The Dove and the Ant is a story about the reward of compassionate behaviour. Included among Aesop's Fables, it is numbered 235 in the Perry Index.

==The fable==
There has been little variation in the fable since it was first recorded in Greek sources. An ant falls into a stream and a dove comes to the rescue by holding out a blade of grass to allow it to climb out. Then, noticing that a fowler was about to catch the dove, the ant bit his foot and his sudden movement caused the bird to fly away. In the Renaissance the Neo-Latin poets Hieronymus Osius and Pantaleon Candidus included it in their fable collections. In England it appeared early in William Caxton's collection of Aesop's fables and was later included in those of Francis Barlow and Samuel Croxall. It also appeared in Thomas Bewick's Select Fables, but was there told of a bee rather than an ant.

La Fontaine's Fables also include this story and underline the kinship between it and The Lion and the Mouse by running the two together under a common introduction:
To show to all your kindness it behoves
There's none so small but you his aid may need.
I quote two fables for this weighty creed
Which either of them fully proves.
The difference is that while the lion only showed compassion upon appeal, the dove does so out of pure good nature. The story also has details in common with The Fowler and the Snake. In both a bird is saved from being taken by a fowler by his being stung, although the aggressors have very different motives.

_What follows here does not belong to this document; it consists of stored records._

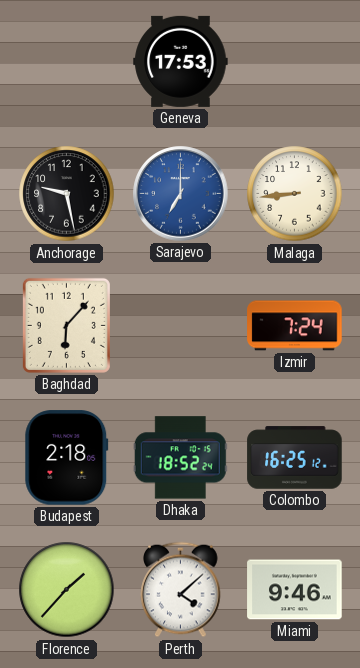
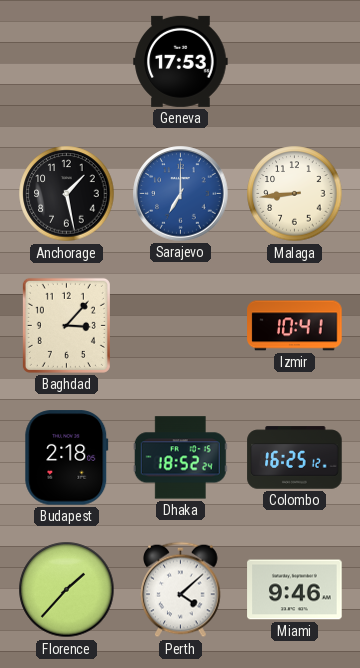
Anchorage: 9:28 -> 1:28
Baghdad: 6:07 -> 3:07
Izmir: 7:24 -> 10:41
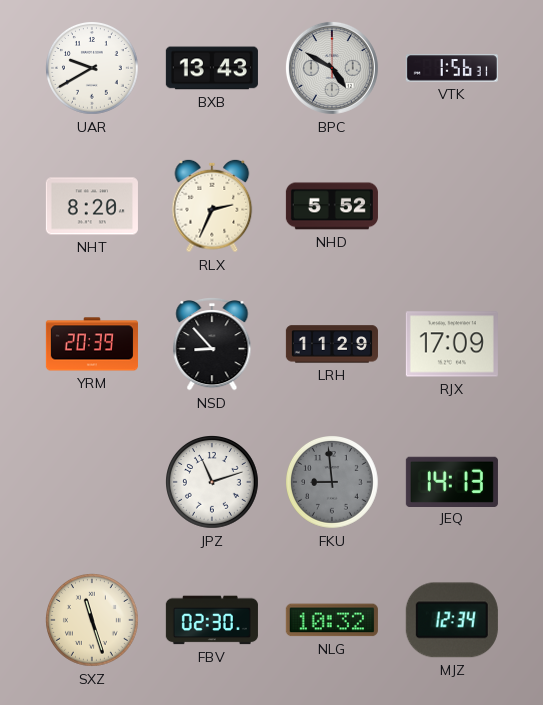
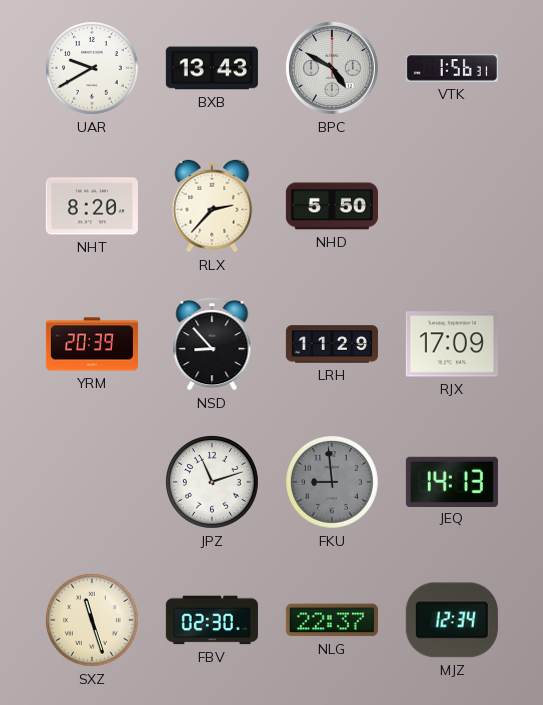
RLX: 2:34 -> 2:37
NHD: 5:52 -> 5:50
NLG: 10:32 -> 22:37
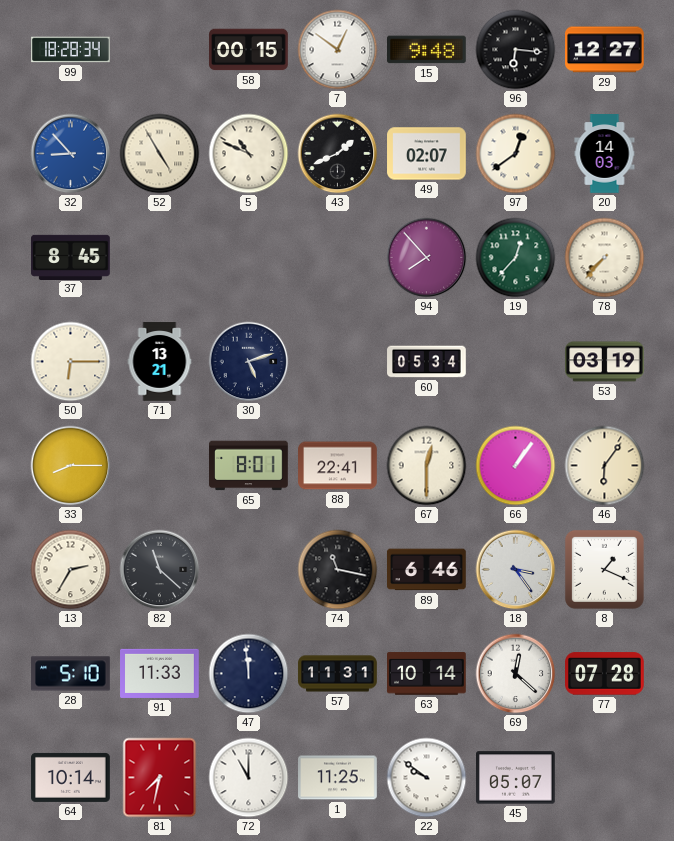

Other interpretations have been made of the fable. In a 1947 postcard series it is turned into a political statement in the aftermath of the occupation of France by the Nazis. There a little boy with a slingshot distracts a man with an armband labelled "Law" from chasing a girl who is running away with stolen apples in her pinafore. La Fontaine's fable was later set by Paul Bonneau among his 10 Fables de La Fontaine (1957) and Aesop's is the fourth of five pieces by Anthony Plog for narrator, piano and horn (1989/93). Later it also appeared among the three in Canadian Yvonne Gillespie's Aesop's Fables for narrator and full orchestra (2001).